Son groove est inimitable, tout comme le son de sa basse. Véritable institution du Rock Sudiste dans sa branche la plus musclée, proche du Hard Rock, Greg T Walker fait un retour discographique marquant avec la première réalisation de TWO WOLF. Puissant et rebelle, le jeu du quatuor fait feu de toutes parts avec des duels guitaristiques éclatants, une rythmique sismique et trois chanteurs explosifs. La Floride reste une place forte du Southern Rock, version survoltée.
TWO WOLF
« Two Wolf »
(Cleopatra Records)
Il aura fallu une dizaine d’années au légendaire Greg T Walker pour fixer enfin un solide line-up à TWO WOLF. Et s’il dirige l’ensemble, il faut reconnaître qu’il s’est entouré de fines gâchettes, à savoir l’excellent Lance Lopez et le non-moins électrisant Kris Bell. Les deux guitaristes, qui mènent de solides carrières de leur côté, se partagent le chant avec le Floridien et surtout rivalisent de fougue et de fraîcheur sur des riffs sauvages et des solos où ils se répondent brillamment dans une belle tradition sudiste respectée.
Derrière les fûts, c’est Rusty Valentine qui hypnotise le groove avec le patron et offre une belle dynamique à ce premier album éponyme. Cela dit, l’emblématique bassiste, passé chez Lynyrd Skynyrd et surtout fondateur de Blackfoot, ne reste pas très éloigné de sa formation originelle. En effet, TWO WOLF reprend « Too Hard To Handle » et « Diary of A Working Man » (issus de l’album « Marauder », sorti en 1981) et « Fox Chase » (« Tomcattin’ » – 1980) dans des variantes qui sentent la poudre et prennent ici un bon coup de jeune.

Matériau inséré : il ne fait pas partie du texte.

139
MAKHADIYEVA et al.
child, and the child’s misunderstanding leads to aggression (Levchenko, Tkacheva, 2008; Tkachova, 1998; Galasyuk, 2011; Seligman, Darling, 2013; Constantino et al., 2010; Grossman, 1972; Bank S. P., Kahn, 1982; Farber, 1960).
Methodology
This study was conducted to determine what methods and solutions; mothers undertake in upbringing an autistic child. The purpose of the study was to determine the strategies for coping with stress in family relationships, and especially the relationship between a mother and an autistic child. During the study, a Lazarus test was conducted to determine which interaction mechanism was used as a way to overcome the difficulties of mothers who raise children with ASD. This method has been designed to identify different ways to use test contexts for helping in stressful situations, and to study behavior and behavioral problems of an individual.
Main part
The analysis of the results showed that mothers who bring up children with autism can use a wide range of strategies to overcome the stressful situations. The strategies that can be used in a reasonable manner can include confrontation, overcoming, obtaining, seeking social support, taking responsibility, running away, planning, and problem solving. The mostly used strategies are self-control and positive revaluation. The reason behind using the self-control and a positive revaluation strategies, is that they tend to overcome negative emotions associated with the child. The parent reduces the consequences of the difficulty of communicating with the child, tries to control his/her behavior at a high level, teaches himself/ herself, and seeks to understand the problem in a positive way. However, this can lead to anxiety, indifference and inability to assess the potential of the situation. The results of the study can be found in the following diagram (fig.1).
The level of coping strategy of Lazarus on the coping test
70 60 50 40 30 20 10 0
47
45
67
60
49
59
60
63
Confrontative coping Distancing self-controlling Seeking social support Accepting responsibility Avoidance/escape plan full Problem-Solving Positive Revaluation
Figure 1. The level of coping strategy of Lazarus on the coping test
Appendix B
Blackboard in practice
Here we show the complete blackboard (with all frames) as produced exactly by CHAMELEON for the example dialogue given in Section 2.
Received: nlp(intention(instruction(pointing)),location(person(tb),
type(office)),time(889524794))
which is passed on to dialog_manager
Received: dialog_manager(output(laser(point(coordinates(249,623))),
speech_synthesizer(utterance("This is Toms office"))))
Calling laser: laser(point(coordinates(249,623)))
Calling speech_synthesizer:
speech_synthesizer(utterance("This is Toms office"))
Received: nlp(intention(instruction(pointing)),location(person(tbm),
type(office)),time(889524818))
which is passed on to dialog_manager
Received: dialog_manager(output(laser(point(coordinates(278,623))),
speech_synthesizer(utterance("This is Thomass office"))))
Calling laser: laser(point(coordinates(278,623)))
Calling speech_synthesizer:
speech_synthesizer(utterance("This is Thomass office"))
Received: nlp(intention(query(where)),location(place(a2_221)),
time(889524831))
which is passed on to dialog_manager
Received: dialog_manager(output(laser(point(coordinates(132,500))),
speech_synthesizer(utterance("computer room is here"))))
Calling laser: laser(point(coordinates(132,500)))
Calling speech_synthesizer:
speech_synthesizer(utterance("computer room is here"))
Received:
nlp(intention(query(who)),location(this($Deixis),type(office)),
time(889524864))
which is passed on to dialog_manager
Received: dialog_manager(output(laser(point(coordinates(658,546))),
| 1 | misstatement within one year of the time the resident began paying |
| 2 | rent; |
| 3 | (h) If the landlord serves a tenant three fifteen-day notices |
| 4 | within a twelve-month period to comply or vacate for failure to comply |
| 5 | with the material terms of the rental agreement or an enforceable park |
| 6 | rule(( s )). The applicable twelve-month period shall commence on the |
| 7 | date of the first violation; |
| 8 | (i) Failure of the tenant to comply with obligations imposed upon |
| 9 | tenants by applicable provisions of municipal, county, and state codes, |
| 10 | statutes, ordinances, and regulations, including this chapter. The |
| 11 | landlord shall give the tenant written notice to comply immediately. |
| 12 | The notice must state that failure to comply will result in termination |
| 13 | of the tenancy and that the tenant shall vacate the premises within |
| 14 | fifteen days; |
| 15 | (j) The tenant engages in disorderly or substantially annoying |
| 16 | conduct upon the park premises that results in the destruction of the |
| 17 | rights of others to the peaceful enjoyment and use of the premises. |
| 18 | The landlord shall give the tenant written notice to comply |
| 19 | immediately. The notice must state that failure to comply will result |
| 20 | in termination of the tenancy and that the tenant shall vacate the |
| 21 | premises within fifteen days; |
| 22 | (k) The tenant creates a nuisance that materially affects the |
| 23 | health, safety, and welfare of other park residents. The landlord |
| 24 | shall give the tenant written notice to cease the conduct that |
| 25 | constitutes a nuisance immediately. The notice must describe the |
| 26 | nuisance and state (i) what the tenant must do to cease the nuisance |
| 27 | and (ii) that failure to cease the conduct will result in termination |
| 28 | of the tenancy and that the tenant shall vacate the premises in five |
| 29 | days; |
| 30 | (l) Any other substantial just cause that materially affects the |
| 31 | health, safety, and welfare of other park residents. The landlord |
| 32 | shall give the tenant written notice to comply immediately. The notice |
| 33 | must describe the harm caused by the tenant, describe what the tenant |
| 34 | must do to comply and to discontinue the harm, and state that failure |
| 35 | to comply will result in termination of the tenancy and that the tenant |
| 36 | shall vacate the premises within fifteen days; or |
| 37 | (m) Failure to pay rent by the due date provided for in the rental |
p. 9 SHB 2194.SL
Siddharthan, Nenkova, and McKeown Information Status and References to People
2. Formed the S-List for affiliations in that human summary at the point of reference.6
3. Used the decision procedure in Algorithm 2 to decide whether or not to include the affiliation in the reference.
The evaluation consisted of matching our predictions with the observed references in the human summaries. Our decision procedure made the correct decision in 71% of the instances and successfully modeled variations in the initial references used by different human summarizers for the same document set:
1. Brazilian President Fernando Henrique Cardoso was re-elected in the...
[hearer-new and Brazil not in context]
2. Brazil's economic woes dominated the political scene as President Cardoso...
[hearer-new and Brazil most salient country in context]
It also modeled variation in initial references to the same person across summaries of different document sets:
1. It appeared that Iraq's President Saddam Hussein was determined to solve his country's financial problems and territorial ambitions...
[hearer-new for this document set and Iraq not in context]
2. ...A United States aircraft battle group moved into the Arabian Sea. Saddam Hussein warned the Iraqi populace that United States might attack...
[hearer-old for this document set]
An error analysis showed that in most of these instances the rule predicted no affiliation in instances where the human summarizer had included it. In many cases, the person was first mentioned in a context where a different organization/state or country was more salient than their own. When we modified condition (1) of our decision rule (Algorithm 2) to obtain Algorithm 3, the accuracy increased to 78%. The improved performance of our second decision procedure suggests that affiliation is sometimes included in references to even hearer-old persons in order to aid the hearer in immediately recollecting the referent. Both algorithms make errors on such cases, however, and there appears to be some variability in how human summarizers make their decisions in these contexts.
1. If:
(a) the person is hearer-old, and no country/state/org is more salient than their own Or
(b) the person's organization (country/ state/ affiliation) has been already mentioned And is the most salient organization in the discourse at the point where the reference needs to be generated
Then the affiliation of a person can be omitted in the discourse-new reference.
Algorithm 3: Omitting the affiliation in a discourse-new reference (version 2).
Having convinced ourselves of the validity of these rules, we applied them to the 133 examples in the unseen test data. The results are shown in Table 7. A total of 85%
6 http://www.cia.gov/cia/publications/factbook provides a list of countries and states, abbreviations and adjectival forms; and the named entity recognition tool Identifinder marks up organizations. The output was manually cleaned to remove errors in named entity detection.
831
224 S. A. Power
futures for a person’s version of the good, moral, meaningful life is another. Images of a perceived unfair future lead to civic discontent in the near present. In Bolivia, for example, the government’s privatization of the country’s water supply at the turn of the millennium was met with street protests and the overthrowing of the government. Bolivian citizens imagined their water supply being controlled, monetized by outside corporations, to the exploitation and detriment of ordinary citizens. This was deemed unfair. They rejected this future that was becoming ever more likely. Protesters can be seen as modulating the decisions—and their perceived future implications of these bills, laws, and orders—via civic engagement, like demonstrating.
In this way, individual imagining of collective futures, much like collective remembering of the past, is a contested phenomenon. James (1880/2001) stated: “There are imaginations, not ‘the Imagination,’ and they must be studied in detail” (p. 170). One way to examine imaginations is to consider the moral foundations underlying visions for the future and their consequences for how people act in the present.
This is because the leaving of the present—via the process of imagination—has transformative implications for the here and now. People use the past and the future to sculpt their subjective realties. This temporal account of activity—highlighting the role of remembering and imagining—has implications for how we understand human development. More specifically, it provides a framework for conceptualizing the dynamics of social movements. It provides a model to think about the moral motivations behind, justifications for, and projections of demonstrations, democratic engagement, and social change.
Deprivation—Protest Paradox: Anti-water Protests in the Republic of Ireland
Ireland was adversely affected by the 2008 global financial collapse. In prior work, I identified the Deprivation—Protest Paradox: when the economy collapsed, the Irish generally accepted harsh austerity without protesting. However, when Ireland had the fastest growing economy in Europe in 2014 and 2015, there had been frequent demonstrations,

Outre l’envie très compréhensible de revisiter ces morceaux avec cette belle armada, Greg T Walker se montre toujours aussi impressionnant sur des titres composés par Kris Bell (« Will I Believe », « The Wrong Road », « Livin’ For Tomorrow ») Lance Lopez (« Romeo »), ou co-écrits (« Traveler » avec feu-Jackson Spires et « Great Spirit » avec R Luciano). Entre un Hard Rock brut et un Southern Rock intemporel, TWO WOLF traverse les générations et fait le pont entre l’héritage de Blackfoot et l’énergie d’un Black Stone Cherry avec classe.
Etre à ce point inspiré par le Hard Rock et le Heavy Metal européen de la part d’un musicien américain aussi aguerri ne passe pas inaperçu et a même de quoi susciter la curiosité. C’est pourtant le cas du véloce JOE STUMP, qui ne s’en cache d’ailleurs pas et qui vient avec TOWER OF BABEL raviver une fibre 70’s, qui semble ne l’avoir jamais quitté. Cela dit, « Days Of Thunder » est vif, actuel et n’a de vintage que sa démarche. Un disque solide et vigoureux.
JOE STUMP’S TOWER OF BABEL
« Days Of Thunder »
(Silver Lining Music)
Alors qu’il a repris le flambeau il y a six ans chez Alcatrazz, qui a vu passer des virtuoses comme Yngwie J. Malmsteen ou Steve Vai, JOE STUMP continue de donner des cours au prestigieux Berklee College Of Music de Boston et de mener une carrière en solo, tout en ayant participant aussi à de nombreux projets. Cette fois, il est de retour sous la bannière de TOWER OF BABEL, son groupe avec lequel il avait sorti un premier effort en 2017, « Lake Of Fire ». Pour le style, rien ne change franchement. L’aventure continue !
Et histoire peut-être aussi de ne pas revivre la même expérience, c’est avec un tout nouveau line-up qu’il présente « Days Of Thunder ». Sans détour, l’Américain affirme et assume pleinement les influences de Deep Purple et de Rainbow, dont ce deuxième album est presque un hommage. JOE STUMP’S TOWER OF BABEL s’inscrit dans cette lignée d’un Hard Rock épique et grandiloquent, parfaitement mis en perspective par des musiciens chevronnés chez qui l’on devine d’ailleurs aussi beaucoup de plaisir.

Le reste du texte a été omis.